With its peak torque available from 1,800 rpm and little lag from the turbocharger, the GLB 250 motors off the line with reassuring pull. Front-drive models even suffer from some wheel spin when accelerating at wide-open-throttle from a standstill. At highway speeds, however, the crossover feels more burdened. Acceleration at these velocities requires some planning, as the dual-clutch gearbox momentarily hesitates before downshifting and zinging the engine’s crankshaft toward its 5,500 rpm power peak.
In most situations, though, the eight-speed transmission proves an apt-enough companion to the forced induction engine. It swaps cogs quickly and innocuously. Meanwhile, manual control of the gearbox comes courtesy of a standard set of steering-wheel-mounted paddle shifters.
Come For The Comfort, Stay For The Tech
Engaging driving dynamics, however, are not the GLB’s forte, and the crossover’s $990 worth of adaptive dampers give it a cushy ride that coddles its passengers over rough tarmac and exacerbates body roll through twists and turns – even on $1,050 worth of 20-inch wheels wrapped in low-profile Bridgestone Alenza 001 tires. Switching to Sport mode stiffens the dampers and better controls the crossover’s body motions (it also alters the default front-to-rear power-split from 80-20 to 70-30 on all-wheel-drive models), but it does so at the expense of ride quality.
Frankly, there’s no need to swap to Sport mode. The GLB is unapologetically anodyne and Sport only calls attention to the crossover’s somewhat squishy brake pedal and numb – albeit light and direct – steering; attributes that feel perfectly in character with the boxy Benz in its default Comfort mode.
Frankly, there’s no need to swap to Sport mode.
Like other Mercedes models, the GLB welcomes the brand’s latest infotainment system to its cabin. Known as the Mercedes-Benz User Experience, or MBUX, the setup allows users to interact with it by way of a console-mounted touchpad, steering wheel controls, a dash-mounted touchscreen, or voice command via a personal assistant, the latter of which works by saying the phrases “Mercedes” or “Hey Mercedes.” Unfortunately, the personal assistant function of the system remains more irksome than helpful, and it regularly interrupts conversations when it hears the very utterance of a word that sounds similar to “Mercedes” (at one point MBUX responded to the mention of the band “AC/DC”).
Although a 7.0-inch dash-mounted touchscreen and 7.0-inch digital gauge cluster are standard, opting for the $2,200 Premium package replaces both with larger 10.3-inch units that feature crisp and clear graphics, but somewhat confusing menus that often require multiple steps to access simple functions. The package also adds a proximity key, hands-free activation to the standard power liftgate, auto-dimming and power-folding exterior mirrors, and a blind-spot monitor that complements the standard automatic front-braking system.

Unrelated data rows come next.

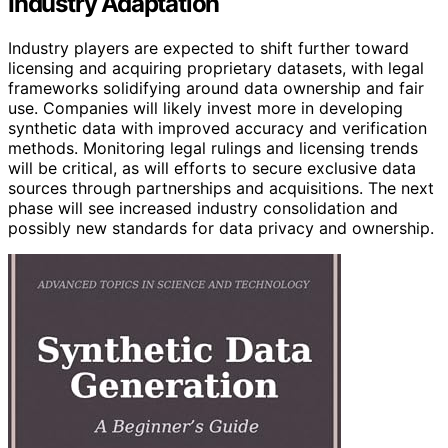
Industry Adaptation
Industry players are expected to shift further toward
licensing and acquiring proprietary datasets, with legal
frameworks solidifying around data ownership and fair
use. Companies will likely invest more in developing
synthetic data with improved accuracy and verification
methods. Monitoring legal rulings and licensing trends
will be critical, as will efforts to secure exclusive data
sources through partnerships and acquisitions. The next
phase will see increased industry consolidation and
possibly new standards for data privacy and ownership.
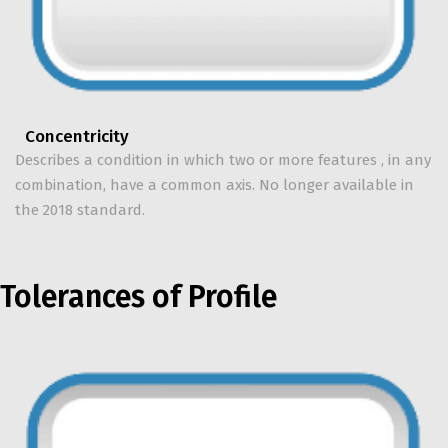
Concentricity
Describes a condition in which two or more features , in any
combination, have a common axis. No longer available in
the 2018 standard.
Tolerances of Profile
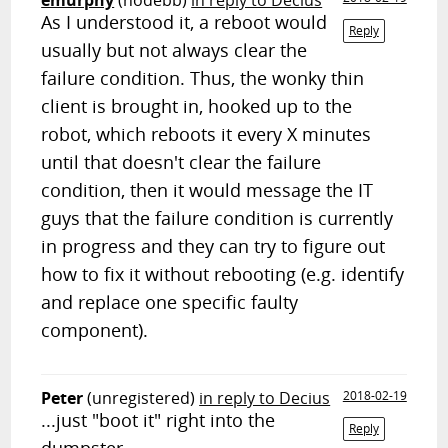
emurphy
(nodebb)
in reply to Decius
As I understood it, a reboot would
Reply
usually but not always clear the
failure condition. Thus, the wonky thin
client is brought in, hooked up to the
robot, which reboots it every X minutes
until that doesn't clear the failure
condition, then it would message the IT
guys that the failure condition is currently
in progress and they can try to figure out
how to fix it without rebooting (e.g. identify
and replace one specific faulty
component).
Peter
(unregistered)
in reply to Decius
2018-02-19
...just "boot it" right into the
Reply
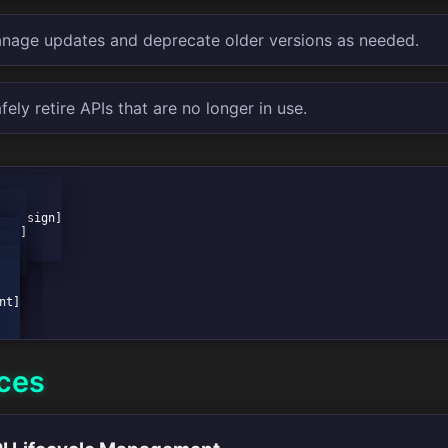
age updates and deprecate older versions as needed.
ely retire APIs that are no longer in use.
ices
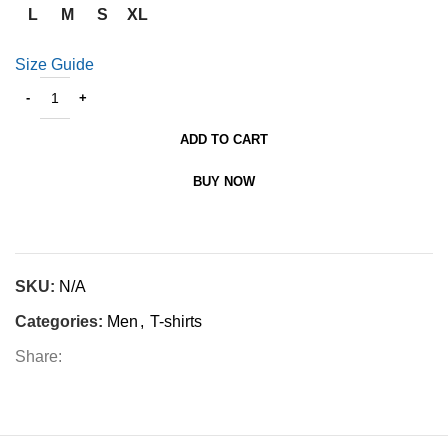
L
M
S
XL
Size Guide
ADD TO CART
BUY NOW
SKU:
N/A
Categories:
Men
,
T-shirts
Share:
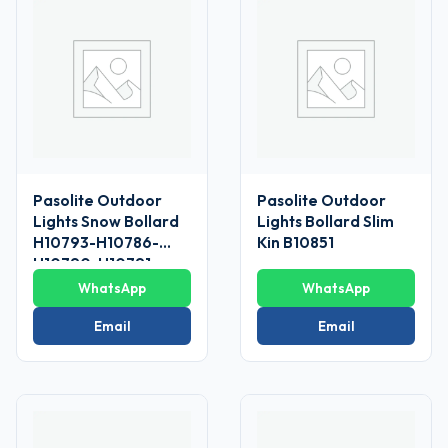
Pasolite Outdoor
Pasolite Outdoor
Lights Snow Bollard
Lights Bollard Slim
H10793-H10786-
Kin B10851
H10790-H10791
WhatsApp
WhatsApp
Email
Email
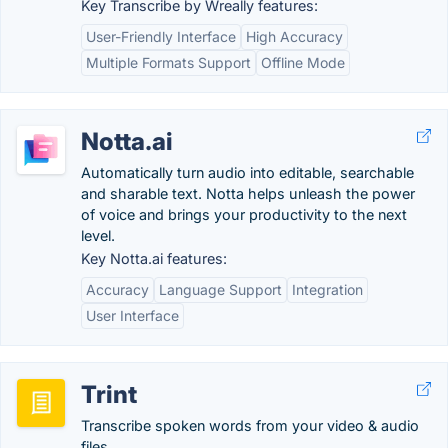
Key Transcribe by Wreally features:
User-Friendly Interface
High Accuracy
Multiple Formats Support
Offline Mode
Notta.ai
Automatically turn audio into editable, searchable
and sharable text. Notta helps unleash the power
of voice and brings your productivity to the next
level.
Key Notta.ai features:
Accuracy
Language Support
Integration
User Interface
Trint
Transcribe spoken words from your video & audio
files.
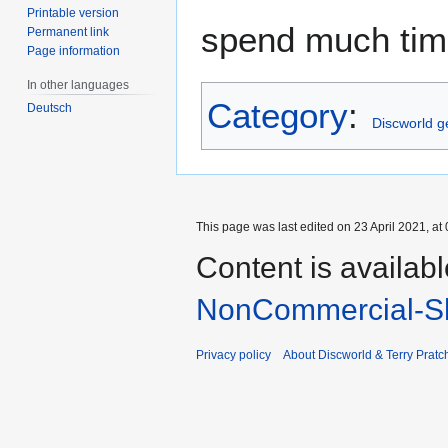
Printable version
spend much time
Permanent link
Page information
In other languages
Category
:
Deutsch
Discworld 
This page was last edited on 23 April 2021, at 
Content is availab
NonCommercial-Sh
Privacy policy
About Discworld & Terry Pratch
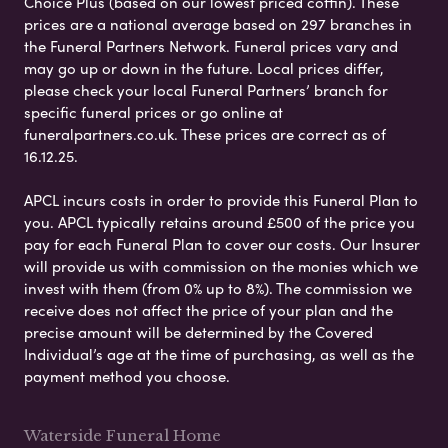
Choice Plus (based on our lowest priced coffin). These
prices are a national average based on 297 branches in
the Funeral Partners Network. Funeral prices vary and
may go up or down in the future. Local prices differ,
please check your local Funeral Partners’ branch for
specific funeral prices or go online at
funeralpartners.co.uk. These prices are correct as of
16.12.25.
APCL incurs costs in order to provide this Funeral Plan to
you. APCL typically retains around £500 of the price you
pay for each Funeral Plan to cover our costs. Our Insurer
will provide us with commission on the monies which we
invest with them (from 0% up to 8%). The commission we
receive does not affect the price of your plan and the
precise amount will be determined by the Covered
Individual’s age at the time of purchasing, as well as the
payment method you choose.
Waterside Funeral Home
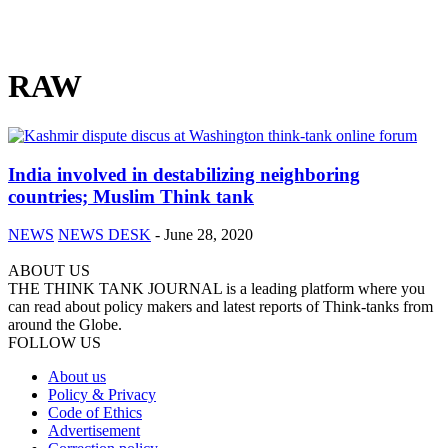
RAW
India involved in destabilizing neighboring
countries; Muslim Think tank
NEWS
NEWS DESK
-
June 28, 2020
ABOUT US
THE THINK TANK JOURNAL is a leading platform where you
can read about policy makers and latest reports of Think-tanks from
around the Globe.
FOLLOW US
About us
Policy & Privacy
Code of Ethics
Advertisement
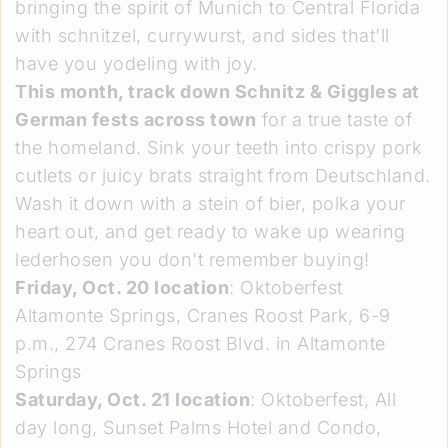
bringing the spirit of Munich to Central Florida
with schnitzel, currywurst, and sides that'll
have you yodeling with joy.
This month, track down Schnitz & Giggles at
German fests across town
for a true taste of
the homeland. Sink your teeth into crispy pork
cutlets or juicy brats straight from Deutschland.
Wash it down with a stein of bier, polka your
heart out, and get ready to wake up wearing
lederhosen you don't remember buying!
Friday, Oct. 20 location
: Oktoberfest
Altamonte Springs, Cranes Roost Park, 6-9
p.m., 274 Cranes Roost Blvd. in Altamonte
Springs
Saturday, Oct. 21 location
: Oktoberfest, All
day long, Sunset Palms Hotel and Condo,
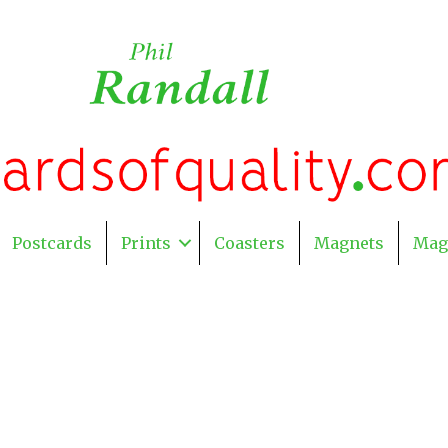
Postcards
Prints
Coasters
Magnets
Mag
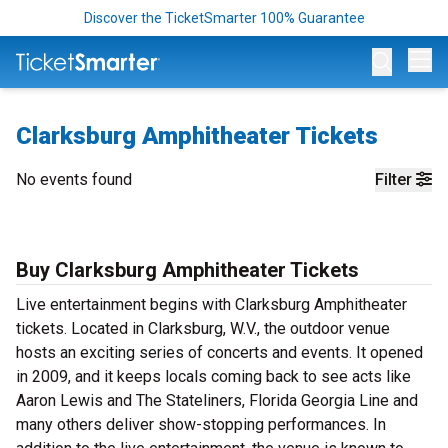
Discover the TicketSmarter 100% Guarantee
Op
Clarksburg Amphitheater Tickets
No events found
Filter
Buy Clarksburg Amphitheater Tickets
Live entertainment begins with Clarksburg Amphitheater
tickets. Located in Clarksburg, W.V., the outdoor venue
hosts an exciting series of concerts and events. It opened
in 2009, and it keeps locals coming back to see acts like
Aaron Lewis and The Stateliners, Florida Georgia Line and
many others deliver show-stopping performances. In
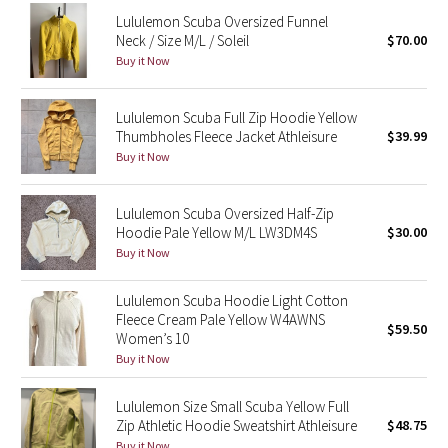
Reflective Splatter
Lululemon Scuba Oversized Funnel
Neck / Size M/L / Soleil
$70.00
Buy it Now
Lights Out
Lunar New Year 2019
Lululemon Scuba Full Zip Hoodie Yellow
Thumbholes Fleece Jacket Athleisure
$39.99
Buy it Now
Lunar New Year 2020
Lunar New Year 2021
Lululemon Scuba Oversized Half-Zip
Hoodie Pale Yellow M/L LW3DM4S
$30.00
Buy it Now
Lunar New Year 2022
Lululemon Scuba Hoodie Light Cotton
Lunar New Year 2023
Fleece Cream Pale Yellow W4AWNS
$59.50
Women’s 10
Lunar New Year 2024
Buy it Now
Lunar New Year 2025
Lululemon Size Small Scuba Yellow Full
Zip Athletic Hoodie Sweatshirt Athleisure
$48.75
Taryn Toomey Collection
Buy it Now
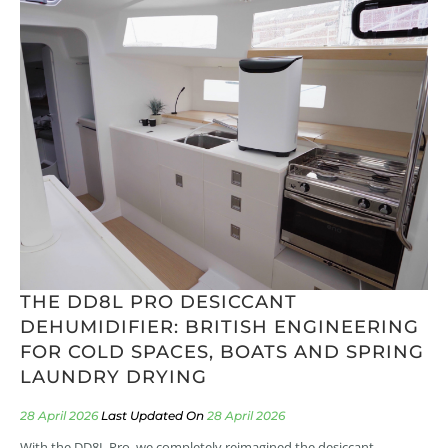
THE DD8L PRO DESICCANT
DEHUMIDIFIER: BRITISH ENGINEERING
FOR COLD SPACES, BOATS AND SPRING
LAUNDRY DRYING
28 April 2026
28 April 2026
With the DD8L Pro, we completely reimagined the desiccant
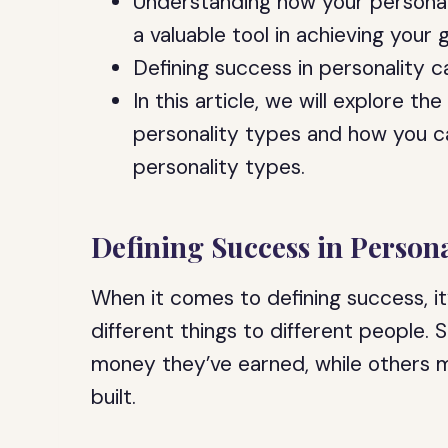
Understanding how your personal
a valuable tool in achieving your g
Defining success in personality 
In this article, we will explore t
personality types and how you ca
personality types.
Defining Success in Persona
When it comes to defining success, i
different things to different people
money they’ve earned, while others m
built.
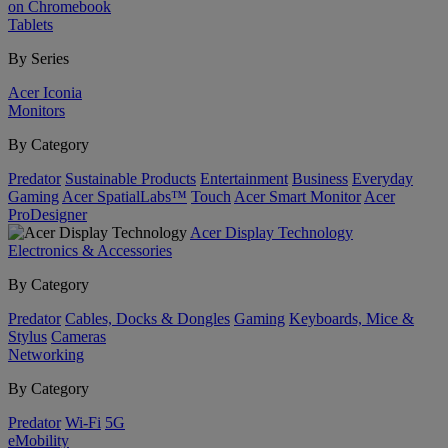
on Chromebook
Tablets
By Series
Acer Iconia
Monitors
By Category
Predator
Sustainable Products
Entertainment
Business
Everyday
Gaming
Acer SpatialLabs™
Touch
Acer Smart Monitor
Acer
ProDesigner
Acer Display Technology
Electronics & Accessories
By Category
Predator
Cables, Docks & Dongles
Gaming
Keyboards, Mice &
Stylus
Cameras
Networking
By Category
Predator
Wi-Fi
5G
eMobility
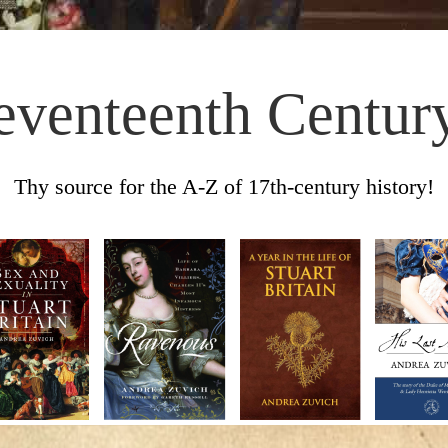
eventeenth Centur
Thy source for the A-Z of 17th-century history!
Skip to content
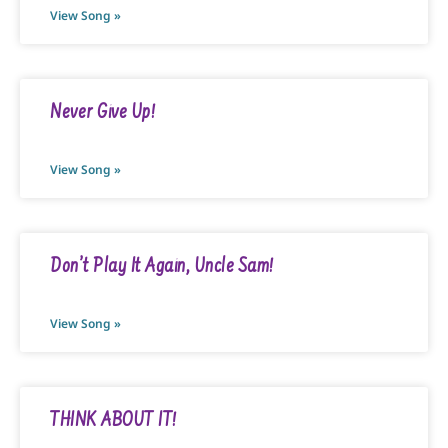
View Song »
Never Give Up!
View Song »
Don’t Play It Again, Uncle Sam!
View Song »
THINK ABOUT IT!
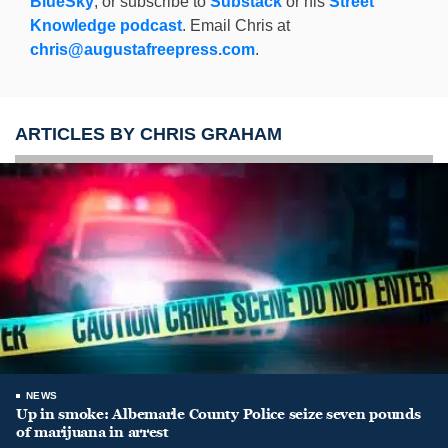
BlueSky
, or subscribe to
Substack
or his
Street
Knowledge podcast
. Email Chris at
chris@augustafreepress.com
.
ARTICLES BY CHRIS GRAHAM
NEWS
Up in smoke: Albemarle County Police seize seven pounds
of marijuana in arrest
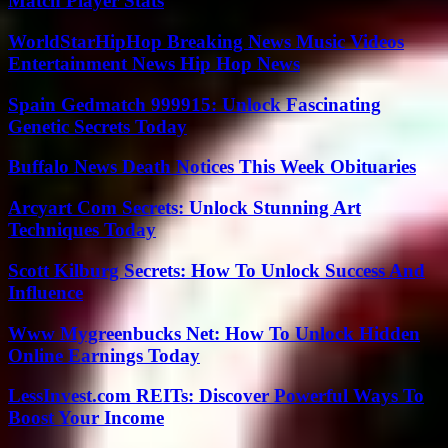
Match Player Stats
WorldStarHipHop Breaking News Music Videos
Entertainment News Hip Hop News
Spain Gedmatch 999915: Unlock Fascinating
Genetic Secrets Today
Buffalo News Death Notices This Week Obituaries
Arcyart Com Secrets: Unlock Stunning Art
Techniques Today
Scott Kilburg Secrets: How To Unlock Success And
Influence
Www Mygreenbucks Net: How To Unlock Hidden
Online Earnings Today
LessInvest.com REITs: Discover Powerful Ways To
Boost Your Income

Another $1,150 nets an in-dash navigation system, which works with the optional adaptive cruise control (part of the $2,250 Driver Assistance package that also includes lane centering, lane-keep assist, and automatic lane-change functionality) to adjust the GLB’s speed in anticipation of GPS-mapped obstacles and turns. The feature works better in theory than in practice, and the GLB often shed far too much speed as it approached curves on the highway portions of our route.
Clearly, it’s quite simple to option a GLB 250 well past its $36,600 base price, and adding too much equipment to the model easily puts its value into question. Go light on extras, though, and the GLB 250 emerges as a comfortable and surprisingly spacious small crossover that offers the optional ability to ferry up to seven people in a pinch.